À une centaine de mètres devant moi, j'aperçois une silhouette sous un lampadaire. C'est lui. Mes petits pas s'accélèrent; son attention se porte sur moi quand j'arrive à lui. J'aimerais sourire car je ne l'ai pas vu depuis quelques jours maintenant, mais son visage triste m'en coupe totalement l'envie. Je me poste devant lui, nous nous contemplons mutuellement le temps d'un instant dans le silence.

– Alors t'es vraiment venue, dit soudainement le garçon triste.

– Tu ne m'en croyais pas capable?

Il laisse entrevoir un petit rictus et déjà ça me réchauffe le coeur.

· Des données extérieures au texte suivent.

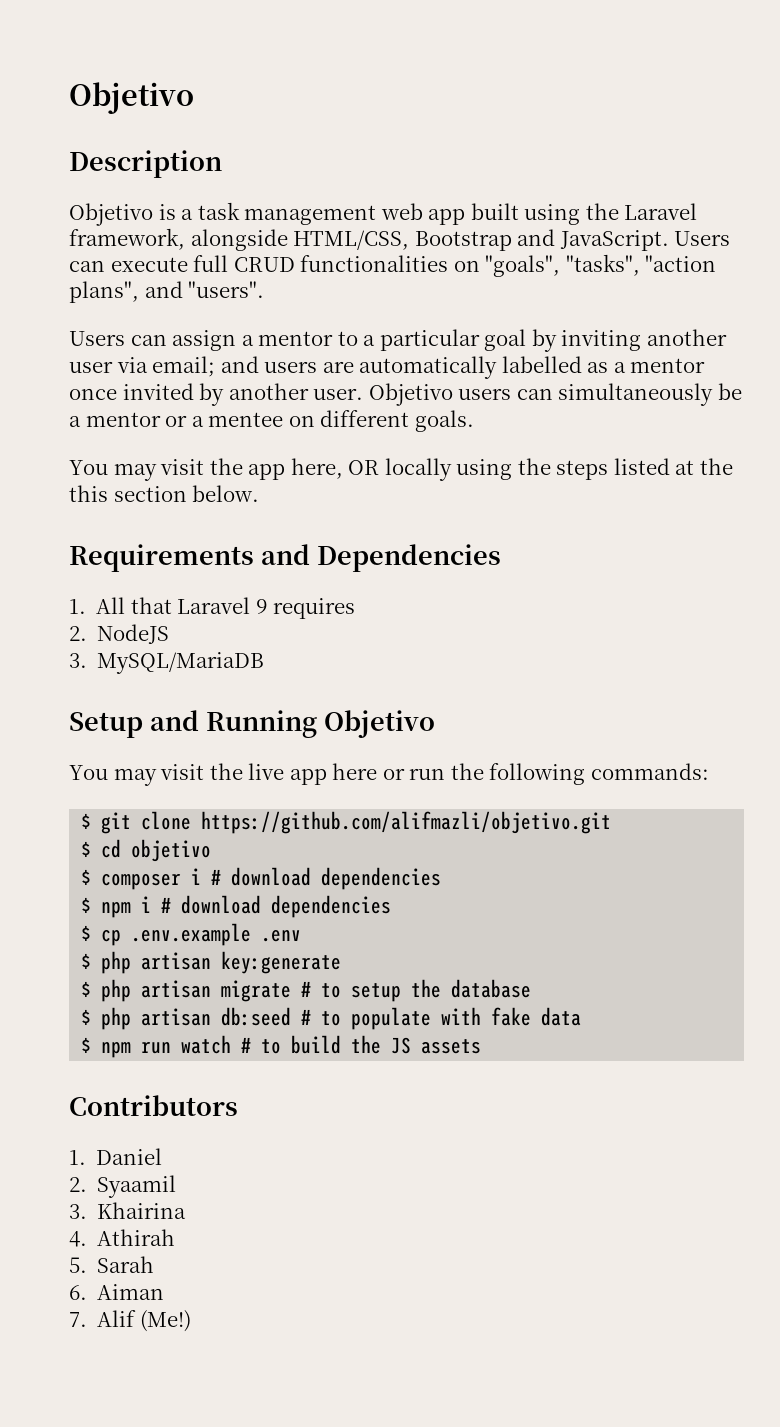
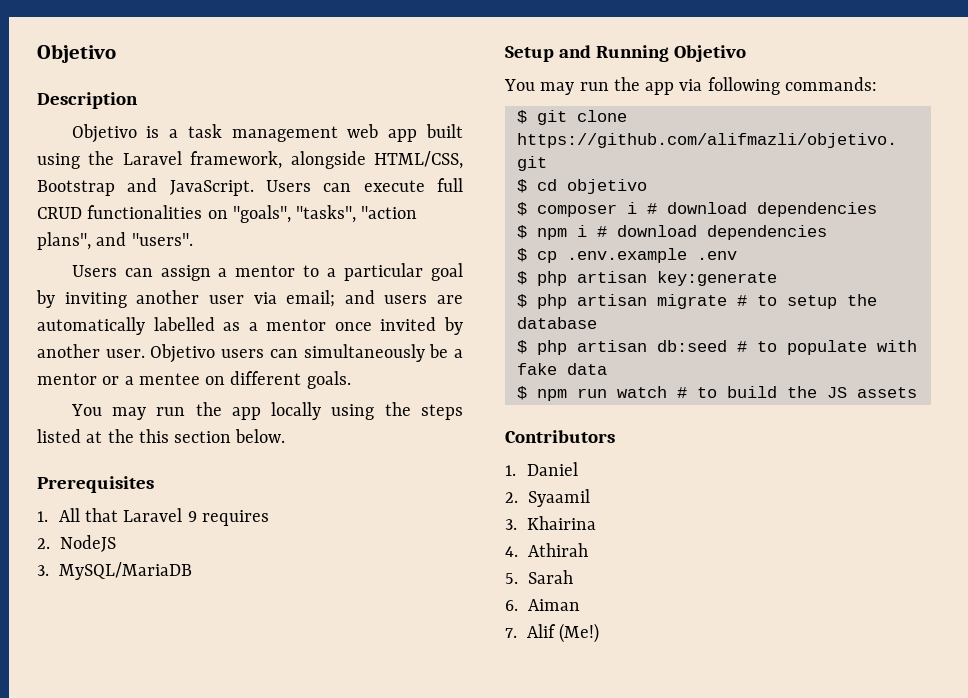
[160,458,380,480] visit the app here, OR -> [156,402,261,420] run the app
[69,544,501,572] Requirements and Dependencies -> [37,476,154,493] Prerequisites
[160,763,484,785] visit the live app here or run the -> [579,77,703,95] run the app via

Mais il m'en faudra plus.

– Qu'est-ce qui ne va pas, Thibault?

Comme machinalement il regarde ailleurs. N'importe où, juste ailleurs, même sur le sol. Je prends alors l'initiative de lui prendre la main. Ce geste semble l'étonner mais il ne dit rien. Il me suit lorsque je le traine vers le banc quelques mètres plus loin.

– Tu ne veux pas me parler? demandai-je naturellement.

Il hausse les épaules.

– Pas de ça en tout cas. Pas maintenant.

– Très bien, parlons d'autre chose alors.

Il hausse les sourcils, cette fois.

– Sérieusement?

– Thibault, commençai-je en m'installant en tailleur tournée vers lui, j'ai fait le mur et marché cinq minutes dans ce froid de canard pour te rejoindre, c'est pas pour faire demi-tour au bout de trente seconde.